Natürlich – Old Donegal spitzte die Ohren.
„Kannst du das näher erklären, Mister Kutscher?“ fragte er.
Der Kutscher räusperte sich gemessen und erwiderte: „In solchen Puppentheatern werden melodramatische Stücke aufgeführt. Als Hauptakteure treten mit Gelenken versehene Puppen auf, die menschliche Bewegungen nachahmen können. Sie werden von hinter der Bühne unsichtbaren Personen gelenkt, die auch dazu sprechen. Zum Teil mit Musikbegleitung.“ Erneutes Räuspern des Kutschers, bevor er fortfuhr: „Bei den Darstellern handelt es sich um Zauberer, Drachen und sonstige Ungeheuer sowie um fürstliche Damen und Ritter, um Bauern, Knechte, Handwerker, Mägde und so weiter. Häufig haben die vorgeführten Stücke einen derb-komischen Inhalt.“
„Zauberer, Drachen und sonstige Ungeheuer“, wiederholte Old Donegal, und es war seiner Stimme anzuhören, daß ihn die Vorstellung an derlei mächtig anregte. Er blickte zu Carberry. „Das müssen wir uns unbedingt ansehen, unbedingt, verstehst du?“
Carberry verfluchte die verdammte Wette insgeheim und dachte wieder an Fatima, die Blume von Istanbul, und Kalibans Gauklertruppe.

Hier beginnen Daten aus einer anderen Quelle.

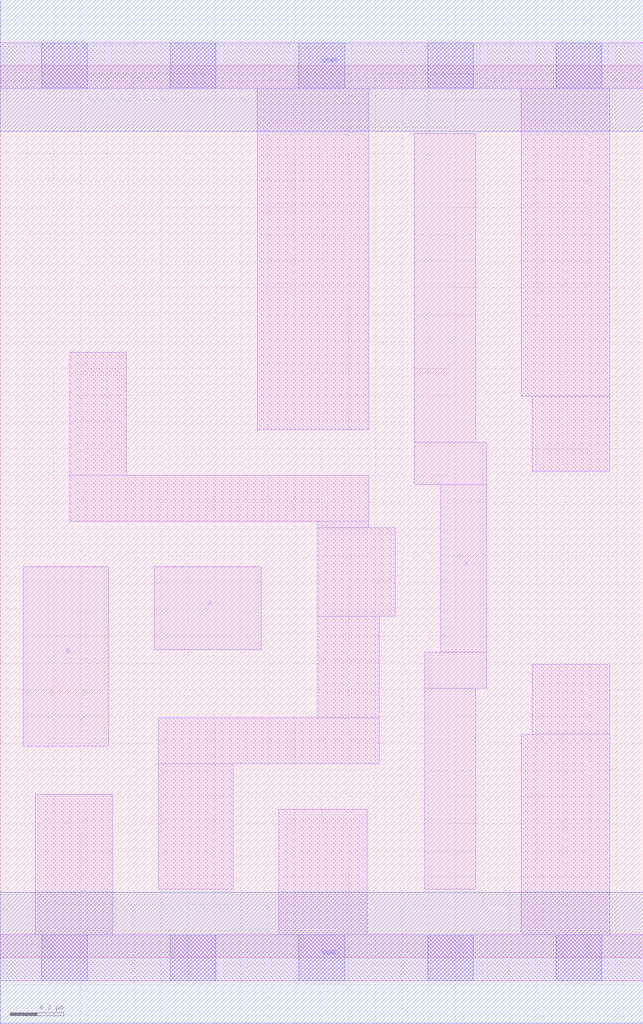
<source format=lef>
# Copyright 2020 The SkyWater PDK Authors
#
# Licensed under the Apache License, Version 2.0 (the "License");
# you may not use this file except in compliance with the License.
# You may obtain a copy of the License at
#
#     https://www.apache.org/licenses/LICENSE-2.0
#
# Unless required by applicable law or agreed to in writing, software
# distributed under the License is distributed on an "AS IS" BASIS,
# WITHOUT WARRANTIES OR CONDITIONS OF ANY KIND, either express or implied.
# See the License for the specific language governing permissions and
# limitations under the License.
#
# SPDX-License-Identifier: Apache-2.0

VERSION 5.7 ;
  NAMESCASESENSITIVE ON ;
  NOWIREEXTENSIONATPIN ON ;
  DIVIDERCHAR "/" ;
  BUSBITCHARS "[]" ;
UNITS
  DATABASE MICRONS 200 ;
END UNITS
MACRO sky130_fd_sc_lp__or2_2
  CLASS CORE ;
  SOURCE USER ;
  FOREIGN sky130_fd_sc_lp__or2_2 ;
  ORIGIN  0.000000  0.000000 ;
  SIZE  2.400000 BY  3.330000 ;
  SYMMETRY X Y R90 ;
  SITE unit ;
  PIN A
    ANTENNAGATEAREA  0.126000 ;
    DIRECTION INPUT ;
    USE SIGNAL ;
    PORT
      LAYER li1 ;
        RECT 0.575000 1.150000 0.975000 1.460000 ;
    END
  END A
  PIN B
    ANTENNAGATEAREA  0.126000 ;
    DIRECTION INPUT ;
    USE SIGNAL ;
    PORT
      LAYER li1 ;
        RECT 0.085000 0.790000 0.405000 1.460000 ;
    END
  END B
  PIN X
    ANTENNADIFFAREA  0.588000 ;
    DIRECTION OUTPUT ;
    USE SIGNAL ;
    PORT
      LAYER li1 ;
        RECT 1.545000 1.765000 1.815000 1.925000 ;
        RECT 1.545000 1.925000 1.775000 3.075000 ;
        RECT 1.585000 0.255000 1.775000 1.005000 ;
        RECT 1.585000 1.005000 1.815000 1.140000 ;
        RECT 1.645000 1.140000 1.815000 1.765000 ;
    END
  END X
  PIN VGND
    DIRECTION INOUT ;
    USE GROUND ;
    PORT
      LAYER met1 ;
        RECT 0.000000 -0.245000 2.400000 0.245000 ;
    END
  END VGND
  PIN VPWR
    DIRECTION INOUT ;
    USE POWER ;
    PORT
      LAYER met1 ;
        RECT 0.000000 3.085000 2.400000 3.575000 ;
    END
  END VPWR
  OBS
    LAYER li1 ;
      RECT 0.000000 -0.085000 2.400000 0.085000 ;
      RECT 0.000000  3.245000 2.400000 3.415000 ;
      RECT 0.130000  0.085000 0.420000 0.610000 ;
      RECT 0.260000  1.630000 1.375000 1.800000 ;
      RECT 0.260000  1.800000 0.470000 2.260000 ;
      RECT 0.590000  0.255000 0.870000 0.725000 ;
      RECT 0.590000  0.725000 1.415000 0.895000 ;
      RECT 0.960000  1.970000 1.375000 3.245000 ;
      RECT 1.040000  0.085000 1.370000 0.555000 ;
      RECT 1.185000  0.895000 1.415000 1.275000 ;
      RECT 1.185000  1.275000 1.475000 1.605000 ;
      RECT 1.185000  1.605000 1.375000 1.630000 ;
      RECT 1.945000  0.085000 2.275000 0.835000 ;
      RECT 1.945000  2.095000 2.275000 3.245000 ;
      RECT 1.985000  0.835000 2.275000 1.095000 ;
      RECT 1.985000  1.815000 2.275000 2.095000 ;
    LAYER mcon ;
      RECT 0.155000 -0.085000 0.325000 0.085000 ;
      RECT 0.155000  3.245000 0.325000 3.415000 ;
      RECT 0.635000 -0.085000 0.805000 0.085000 ;
      RECT 0.635000  3.245000 0.805000 3.415000 ;
      RECT 1.115000 -0.085000 1.285000 0.085000 ;
      RECT 1.115000  3.245000 1.285000 3.415000 ;
      RECT 1.595000 -0.085000 1.765000 0.085000 ;
      RECT 1.595000  3.245000 1.765000 3.415000 ;
      RECT 2.075000 -0.085000 2.245000 0.085000 ;
      RECT 2.075000  3.245000 2.245000 3.415000 ;
  END
END sky130_fd_sc_lp__or2_2

</source>
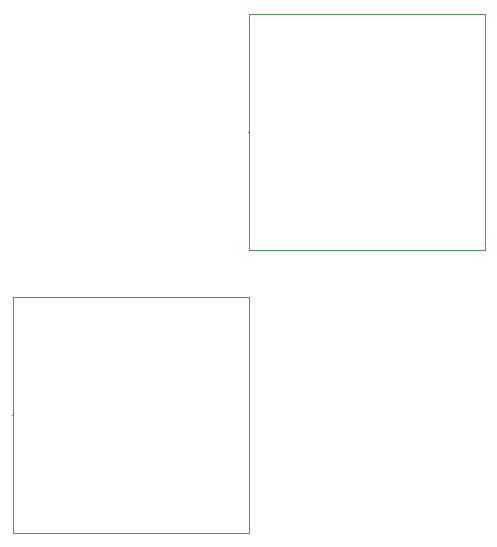
<source format=gbr>
G04 Gerber file generated by Gerbonara*
%TF.GenerationSoftware,KiCad,Pcbnew,8.0.2-1*%
%TF.CreationDate,2024-09-30T19:11:18+01:00*%
%TF.ProjectId,test_module_1,74657374-5f6d-46f6-9475-6c655f312e6b,rev?*%
%TF.SameCoordinates,PX8583b00PY5f5e100*%
%TF.FileFunction,Other,User*%
%MOMM*%
%FSLAX45Y45*%
%IPPOS*%
G75
%LPD*%
%ADD10C,0.1*%
%ADD11C,0.11*%
%ADD12C,0.12*%
%ADD13C,0.13*%
D10*
X0Y002200000D02*
X002000000Y002200000D01*
X002000000Y000200000D01*
X0Y000200000D01*
X0Y002200000D01*
D11*
X001000000Y002200000D02*
X001000000Y002200000D01*
D12*
X002000000Y001200000D02*
X002000000Y001200000D01*
D13*
X0Y001200000D02*
X0Y001200000D01*
D10*
X-002000000Y-000200000D02*
X0Y-000200000D01*
X0Y-002200000D01*
X-002000000Y-002200000D01*
X-002000000Y-000200000D01*
D11*
X-001000000Y-000200000D02*
X-001000000Y-000200000D01*
D12*
X0Y-001200000D02*
X0Y-001200000D01*
D13*
X-002000000Y-001200000D02*
X-002000000Y-001200000D01*
M02*
</source>
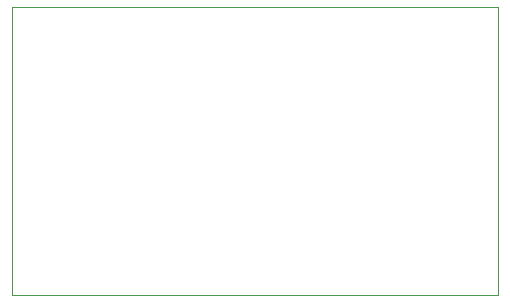
<source format=gbr>
%TF.GenerationSoftware,KiCad,Pcbnew,8.0.8*%
%TF.CreationDate,2025-03-16T01:19:43+08:00*%
%TF.ProjectId,TwoWayAudioSwitch-V1,54776f57-6179-4417-9564-696f53776974,rev?*%
%TF.SameCoordinates,Original*%
%TF.FileFunction,Profile,NP*%
%FSLAX46Y46*%
G04 Gerber Fmt 4.6, Leading zero omitted, Abs format (unit mm)*
G04 Created by KiCad (PCBNEW 8.0.8) date 2025-03-16 01:19:43*
%MOMM*%
%LPD*%
G01*
G04 APERTURE LIST*
%TA.AperFunction,Profile*%
%ADD10C,0.050000*%
%TD*%
G04 APERTURE END LIST*
D10*
X110172500Y-63017400D02*
X151295100Y-63017400D01*
X151295100Y-87426800D01*
X110172500Y-87426800D01*
X110172500Y-63017400D01*
M02*

</source>
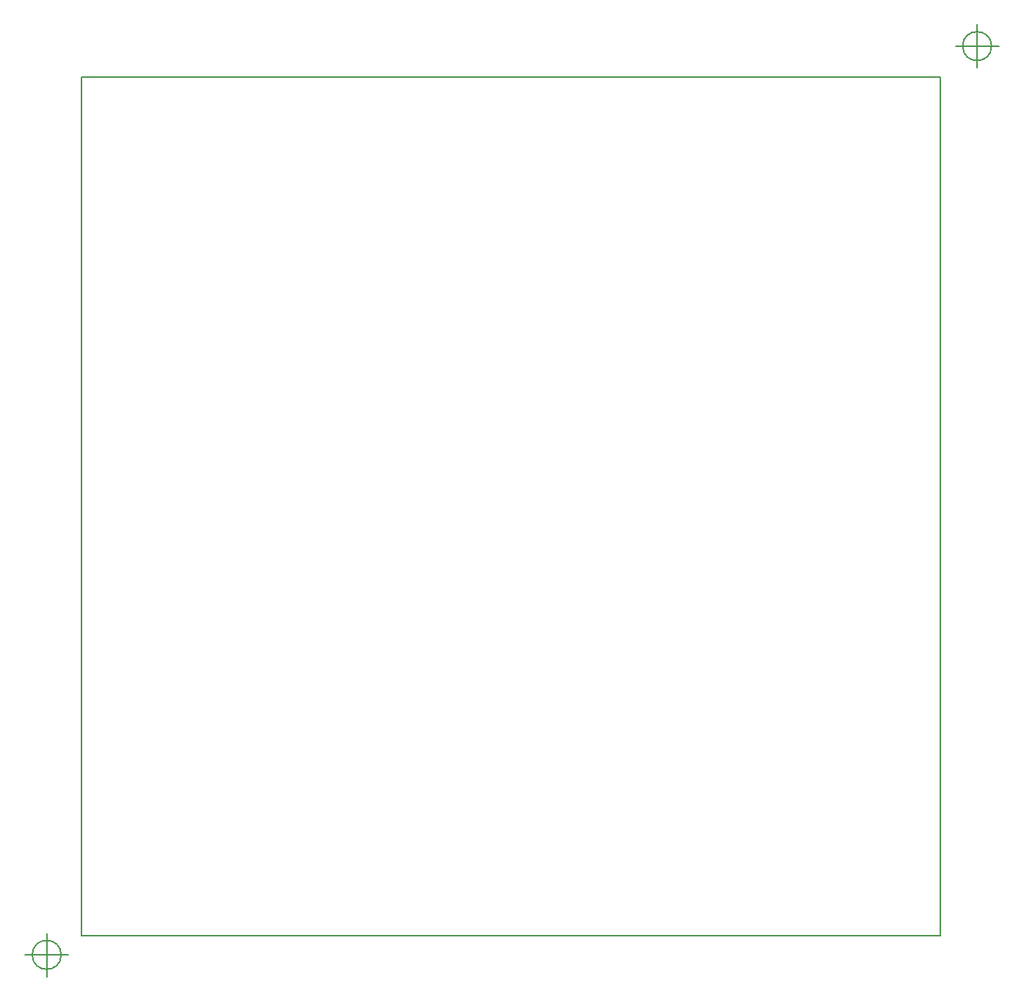
<source format=gbr>
G04 #@! TF.FileFunction,Profile,NP*
%FSLAX46Y46*%
G04 Gerber Fmt 4.6, Leading zero omitted, Abs format (unit mm)*
G04 Created by KiCad (PCBNEW (2014-12-08 BZR 5317)-product) date mar. 23 déc. 2014 08:50:27 CET*
%MOMM*%
G01*
G04 APERTURE LIST*
%ADD10C,0.150000*%
G04 APERTURE END LIST*
D10*
X111966166Y-134302500D02*
G75*
G03X111966166Y-134302500I-1666666J0D01*
G01*
X107799500Y-134302500D02*
X112799500Y-134302500D01*
X110299500Y-131802500D02*
X110299500Y-136802500D01*
X219281166Y-29464000D02*
G75*
G03X219281166Y-29464000I-1666666J0D01*
G01*
X215114500Y-29464000D02*
X220114500Y-29464000D01*
X217614500Y-26964000D02*
X217614500Y-31964000D01*
X114300000Y-132080000D02*
X114300000Y-82550000D01*
X213360000Y-132080000D02*
X114300000Y-132080000D01*
X213360000Y-33020000D02*
X213360000Y-132080000D01*
X114300000Y-33020000D02*
X213360000Y-33020000D01*
X114300000Y-82550000D02*
X114300000Y-33020000D01*
M02*

</source>
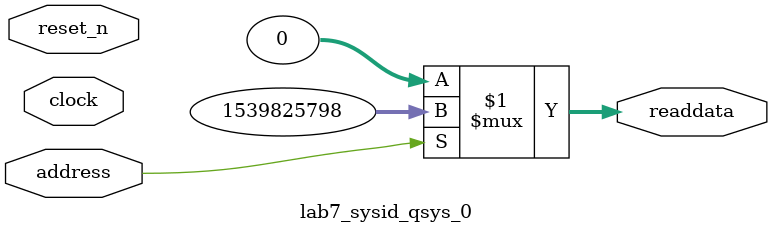
<source format=v>



// synthesis translate_off
`timescale 1ns / 1ps
// synthesis translate_on

// turn off superfluous verilog processor warnings 
// altera message_level Level1 
// altera message_off 10034 10035 10036 10037 10230 10240 10030 

module lab7_sysid_qsys_0 (
               // inputs:
                address,
                clock,
                reset_n,

               // outputs:
                readdata
             )
;

  output  [ 31: 0] readdata;
  input            address;
  input            clock;
  input            reset_n;

  wire    [ 31: 0] readdata;
  //control_slave, which is an e_avalon_slave
  assign readdata = address ? 1539825798 : 0;

endmodule



</source>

„Solche Vorführungen“, sagte er, „dienen doch nur dazu, die Leute, die zuschauen, abzulenken und ihnen in die Taschen zu fassen. Das kennen wir doch. In Istanbul wurden dir und Mac die Taschen ausgeräumt, als Fatima ihre Bauchwackelkünste vorführte.“
„Das betrifft mich diesmal nicht“, erklärte Old Donegal unverblümt, „denn weil du mich ausführen mußt, brauche ich keine Geldkatze mitzunehmen. Folglich kann mir kein Langfinger in die Tasche fassen. Wo nichts ist, da gibt’s auch nichts zu holen. Aber du mußt natürlich aufpassen, das ist klar, damit du alles berappen kannst, was ich esse, trinke und mir ansehen will.“
„So ein dusseliges Puppentheater schaue ich mir nicht an“, sagte Carberry mürrisch, „da kannst du allein hingehen – ich setz mich solange in eine Schenke und warte, bis der Quatsch vorbei ist.“
„Nichts da!“ fauchte Old Donegal. „Von wegen in eine Schenke setzen! Da besäufst du dich, und ich kann zusehen, wo ich Geld herkriege, wenn ich noch einen trinken will. Du hast mich zu begleiten, ohne wenn und aber. Du bist mein Gastgeber, und ich bin dein Gast, um dessen Wohlergehen du dich zu sorgen hast. Und wenn ich in ein Badehaus gehe, wirst du das ebenfalls tun, weil du aufpassen mußt, daß mir niemand mein Holzbein klaut!“
„Badehaus“, murmelte der Profos mit schwacher Stimme, „auch das noch.“
Mac Pellew kicherte und erntete einen schiefen Blick vom Profos.
„Ist doch herrlich, Ed!“ tönte der Zweitkoch der Arwenacks, der sich in seltsamer Verkennung seiner rein äußerlichen Attribute für den Liebling aller Frauen hielt. „In Badehäusern hüpfen leichtgeschürzte Ladys rum und steigen sogar zu dir ins Wasser, um mit dir ein bißchen zu planschen.“
„Da erhältst du Unterricht in deiner Fummel-Sprache“, ergänzte Matt Davies grinsend.
Aber selbst solche verlockenden Aussichten vermochten den Profos nicht aufzuheitern. Zur Zeit konnte man ihn als den trübseligsten aller Arwenacks bezeichnen. Dagegen war sogar der griesgrämige Mac Pellew – die Miesmuschel vom Dienst – ein Ausbund an Heiterkeit.